[Job A]:
List every line in the entries below that contains the string "chart". Matching is case-sensitive.

Excerpt to read Start Marker

German Baroque composer and organist (1581–1634)

Johann Staden (baptized 2 July 1581 - 15 November 1634) was a German composer and organist of the early Baroque period. He is best known for establishing the so-called Nuremberg School. He was father to the composer Sigmund Theophil Staden.

==Life==
He was the son of Hans Staden and Elisabeth Löbelle. The exact date of his birth is unknown; it is believed that he was born in Nuremberg in 1581 (the date on the only surviving portrait) and records show that a certain Johannes Starnn was baptised in July 1581. At 18 Staden was already quite famous and serving as organist of one of the city churches; by 1604 he was employed as court organist in Bayreuth; he got married the same year. In 1605 the court moved to Kulmbach, where Staden remained until 1610, publishing two collections of secular songs, Neue teutsche Lieder (1606) and Neue teutsche geistliche Gesäng (1609). He may have visited Bayreuth again in 1610 and returned to Nuremberg by 1611, the year his daughter was baptised there.

In June 1612 he left Nuremberg again to succeed Hans Leo Hassler as court organist in Dresden. He stayed until around 1614/15, becoming organist at Nuremberg's Spitalkirche on 20 June 1616. Later that year he moved to the Lorenzkirche, succeeding Kaspar Hassler. Finally, in 1618 he accepted the most prestigious musical position in Nuremberg: organist at the Church of Saint Sebald (Sebalduskirche). He held that post until his death in 1634.

Excerpt to read End Marker
Records supplied Start Marker

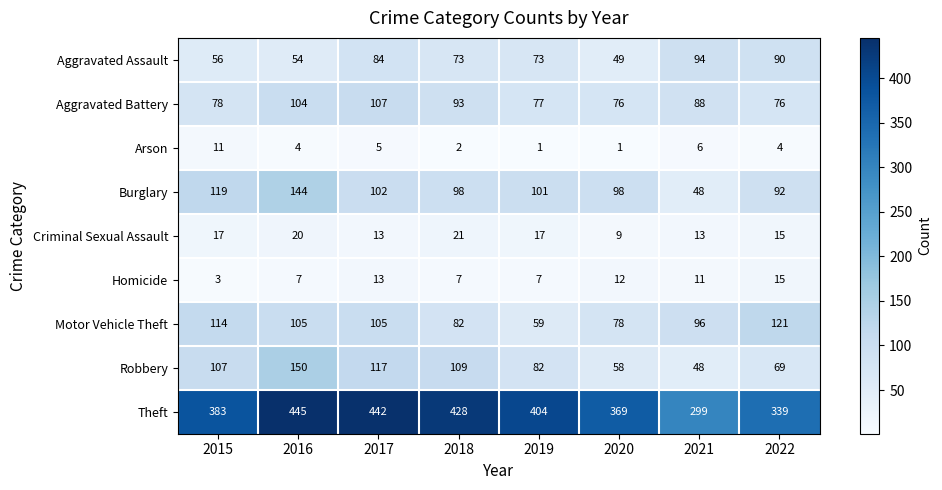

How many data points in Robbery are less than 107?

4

Records supplied End Marker
Records supplied Start Marker

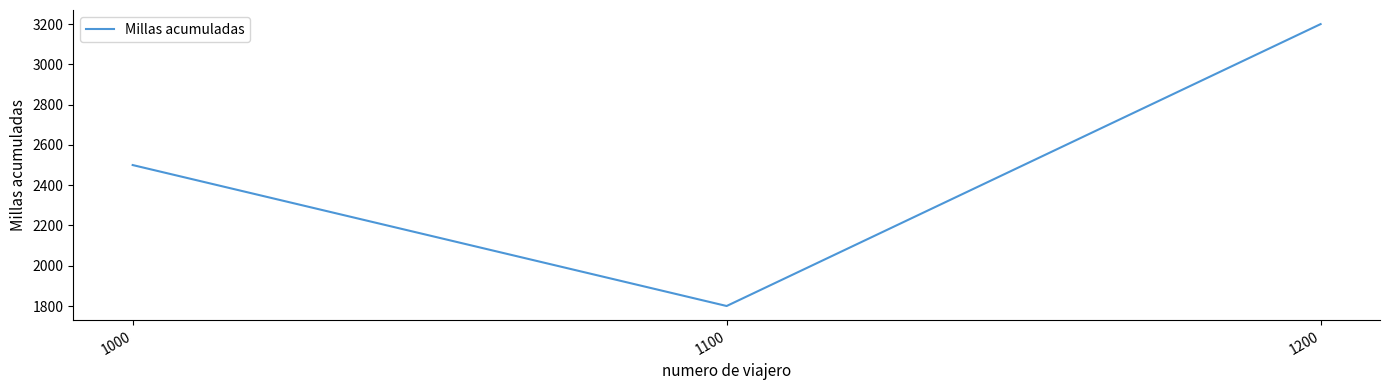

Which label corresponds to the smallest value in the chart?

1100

Records supplied End Marker
Records supplied Start Marker

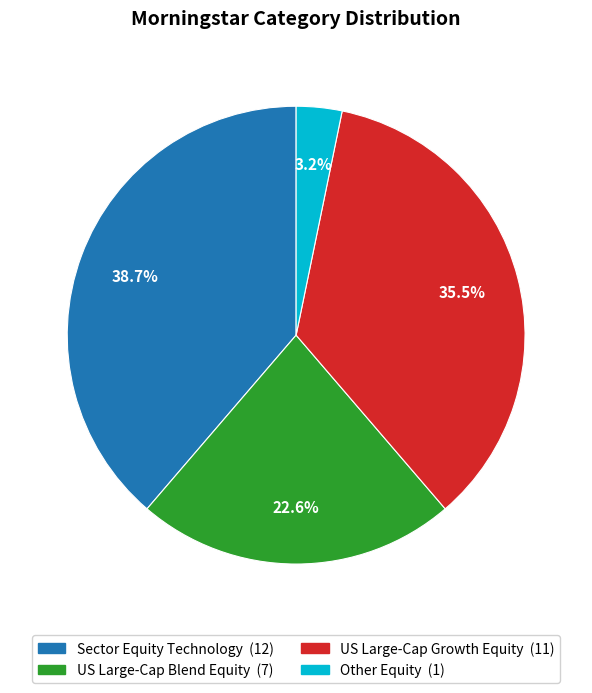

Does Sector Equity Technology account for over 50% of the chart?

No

Records supplied End Marker

[Job B]:
Set down the full Johann Staden biography above word for word, from its first line to its last.

[Response box A]:
Which label corresponds to the smallest value in the chart?
Does Sector Equity Technology account for over 50% of the chart?

[Response box B]:
German Baroque composer and organist (1581–1634)

Johann Staden (baptized 2 July 1581 - 15 November 1634) was a German composer and organist of the early Baroque period. He is best known for establishing the so-called Nuremberg School. He was father to the composer Sigmund Theophil Staden.

==Life==
He was the son of Hans Staden and Elisabeth Löbelle. The exact date of his birth is unknown; it is believed that he was born in Nuremberg in 1581 (the date on the only surviving portrait) and records show that a certain Johannes Starnn was baptised in July 1581. At 18 Staden was already quite famous and serving as organist of one of the city churches; by 1604 he was employed as court organist in Bayreuth; he got married the same year. In 1605 the court moved to Kulmbach, where Staden remained until 1610, publishing two collections of secular songs, Neue teutsche Lieder (1606) and Neue teutsche geistliche Gesäng (1609). He may have visited Bayreuth again in 1610 and returned to Nuremberg by 1611, the year his daughter was baptised there.

In June 1612 he left Nuremberg again to succeed Hans Leo Hassler as court organist in Dresden. He stayed until around 1614/15, becoming organist at Nuremberg's Spitalkirche on 20 June 1616. Later that year he moved to the Lorenzkirche, succeeding Kaspar Hassler. Finally, in 1618 he accepted the most prestigious musical position in Nuremberg: organist at the Church of Saint Sebald (Sebalduskirche). He held that post until his death in 1634.